Sweeeeeet Caroliiiine – what else! Everyone could agree on this song during this last Munich women’s football evening of the year: the players of FC Bayern, who made a last lap of honor after the final whistle. The new Bavarian Georgia Stanway of Blackburn in any case, it is the soundtrack of the European Championships which were so successful last summer in England. And sure enough, the singing spectators, after all, in 1840 they had once again slid to a largely meaningless Champions League game on the dewy snow to the campus stadium.

“Road to Eindhoven” was written there on a banner. Eindhoven will host the next Champions League final in early June. However, Wednesday’s game against Benfica Lisbon was a rather insignificant panel there. Bayern were already in the quarter-finals and when group opponents FC Barcelona, ​​who were playing at the same time, took an early lead against outsiders Rosengard, it was clear that winning the group would no longer be possible.

“Honestly, we weren’t quite up to it today,” admitted coach Alexander Straus, “there was nothing we could play for.” This made him all the happier that the team had shown the will to always want to win. Klara Bühl scored the two goals in a rather flattering 2-0 (51′, 75′), Benfica could have obtained a penalty and also had a few good chances.

At the final whistle, Straus took another deep breath. It’s done, closing time. “Now” – his last analysis approaching midnight – “is about to be a vacation.” The last few months have been the most difficult of his coaching career. It was obvious from the players on the pitch that they felt the same way. “We all love playing football, there’s no doubt about it. There have been great games this year. But the last few weeks have also shown that the body needs a break,” said double goalscorer Bühl.

Many players are now regularly recognized on the street

What had they not experienced in 2022? They came out of a pandemic year with few spectators, and suddenly the stadiums filled up again – even though they were bigger. Last March, Bayern players played a Champions League game against Paris Saint-Germain in the Fröttmaninger Arena. The European Championship was the sporting highlight, and national players flew to the United States for international matches. Many of them are now regularly recognized on the street.

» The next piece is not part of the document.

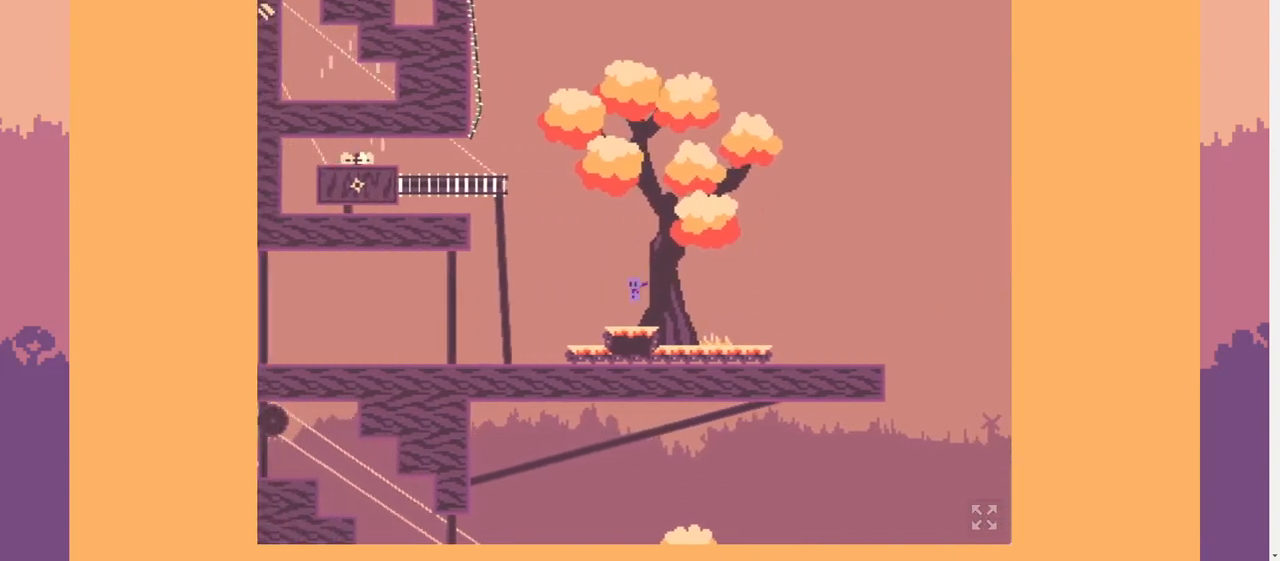
{"keys": ["a"], "events": []}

“It’s definitely been a really big year for women’s football,” said Sarah Zadrazil, who took over as captain on Wednesday. Lina Magull had taken time off before the break due to knee issues. “EM has also been such a big hit here in Germany, I’m glad it lasted,” added Austrian Zadrazil, it also makes her “a bit proud” that so many spectators come now. And she thinks the interest will continue. There are reports that at least two games for Bayern players could take place at the Allianz Arena in the spring alone: ​​the Bundesliga home game against VfL Wolfsburg and the Champions League quarter-finals. Although it won’t be shot until Christmas, only strong opponents would be waiting anyway, Zadrazil said.

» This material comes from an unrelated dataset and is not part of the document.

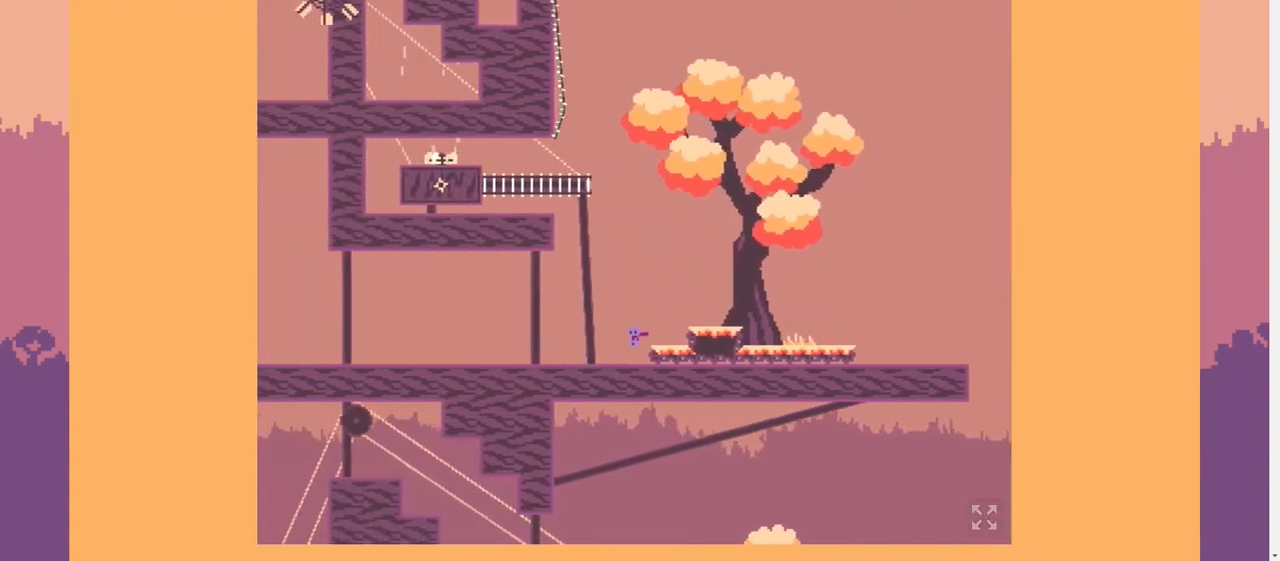
{"keys": ["a"], "events": []}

In the opinion of coach Straus, the development has accelerated again. He himself was only a women’s coach for four years, before that the 47-year-old Norwegian coached men for eight years. “We’ve made tremendous progress since 2018 alone,” he says. The pace has increased enormously, “they are all top athletes now, and that’s why people now have a different view of things”. The club also have a ‘really exciting squad’ where they still see potential for development. Since his arrival this summer, there has only been a week of preparation, “I knew that everything would not start right away”, explains Straus. But the reason for the short preparation time is precisely this: professional life. This has other indirect consequences, such as the fact that there are now a lot of injured players. The most important protagonists of women’s football are in a phase of rapid adjustment.

Bayern captain Magull said in a podcast in 2020 that it annoys her that women’s football is constantly compared to men’s football, in terms of speed, for example. As has already happened in other sports, women’s football must be seen as a separate discipline: as an original attraction. Judging by viewership, it seems to have been a hit in many places.